During these years on shore several honours fell to his share. He had been awarded his C. B. in 1815, on the institution of that distinction. In 1825 he was appointed Colonel of Marines, and in 1830 Rear-Admiral. About the same time he purchased Portsdown Lodge, where he lived for the rest of his life. This property is now included within the lines of forts for the defence of Portsmouth, and was bought for that purpose by the Government some years before his death.

Moot point

Filed under: Jane in the News — Mags @ 1:08 am

Sue Hutchison of Mercury News wonders

how Jane Austen would define her books if she were writing them today. Would her publisher’s marketing department insist that “Sense and Sensibility” be retitled “Elinor Dashwood’s Diary?”

While we agree with the basic thrust of the article, that chick lit is a broad term that includes books of all quality levels (though we found The Nanny Diaries overhyped, tiresome and immature), we have said before and still think that, despite claims by authors in various genres, were Jane Austen publishing her books today, they would not be considered genre works such as romance novels or chick lit. Most likely they would be considered mainstream commercial books. Oprah might even have been persuaded to feature one…maybe Persuasion, if one spun it to revolve around Louisa’s fall and recovery or Anne and Wentworth’s long separation and joyous reunion. (”Did you find it anticlimatic, audience? Didn’t you want them to just KISS already? Right there in the middle of Cheap-street?”)

“The Jane Austen of the South”

Filed under: F.O.J. (Friends of Jane), Jane in the News — Mags @ 1:00 am

After reading our post about the new Harper Lee biography, Alert Janeite Lorraine sent a link to the 1964 interview in which Miss Lee said she wanted to be “the Jane Austen of south Alabama.”
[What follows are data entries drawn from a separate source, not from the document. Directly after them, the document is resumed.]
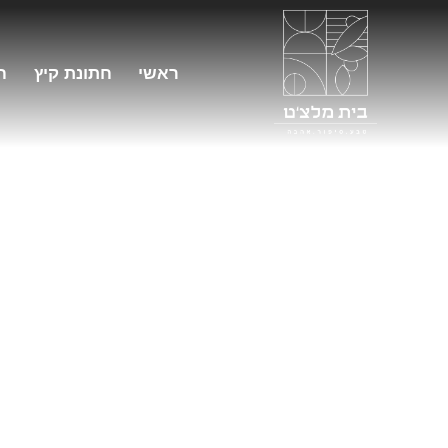
ראשי
חתונת קיץ
ח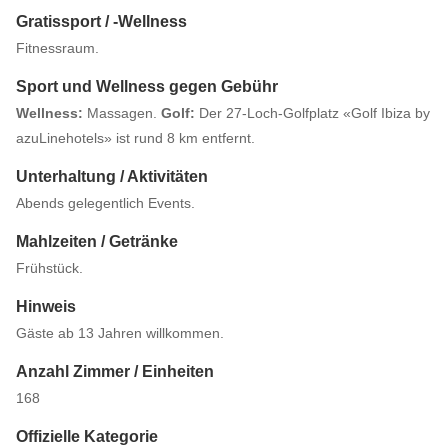
Gratissport / -Wellness
Fitnessraum.
Sport und Wellness gegen Gebühr
Wellness:
Massagen.
Golf:
Der 27-Loch-Golfplatz «Golf Ibiza by
azuLinehotels» ist rund 8 km entfernt.
Unterhaltung / Aktivitäten
Abends gelegentlich Events.
Mahlzeiten / Getränke
Frühstück.
Hinweis
Gäste ab 13 Jahren willkommen.
Anzahl Zimmer / Einheiten
168
Offizielle Kategorie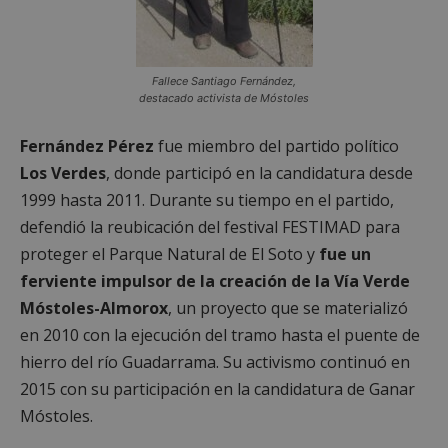
Fallece Santiago Fernández,
destacado activista de Móstoles
Fernández Pérez
fue miembro del partido político
Los Verdes
, donde participó en la candidatura desde
1999 hasta 2011. Durante su tiempo en el partido,
defendió la reubicación del festival FESTIMAD para
proteger el Parque Natural de El Soto y
fue un
ferviente impulsor de la creación de la Vía Verde
Móstoles-Almorox
, un proyecto que se materializó
en 2010 con la ejecución del tramo hasta el puente de
hierro del río Guadarrama. Su activismo continuó en
2015 con su participación en la candidatura de Ganar
Móstoles.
As you know, the South is still made up of thousands of tiny towns. There is a very definite social pattern in these towns that fascinates me. I think it is a rich social pattern. I would simply like to put down all I know about this because I believe that there is something universal in this little world, something decent to be said for it, and something to lament in its passing.

In other words all I want to be is the Jane Austen of south Alabama.

Everything is better in context, isn’t it?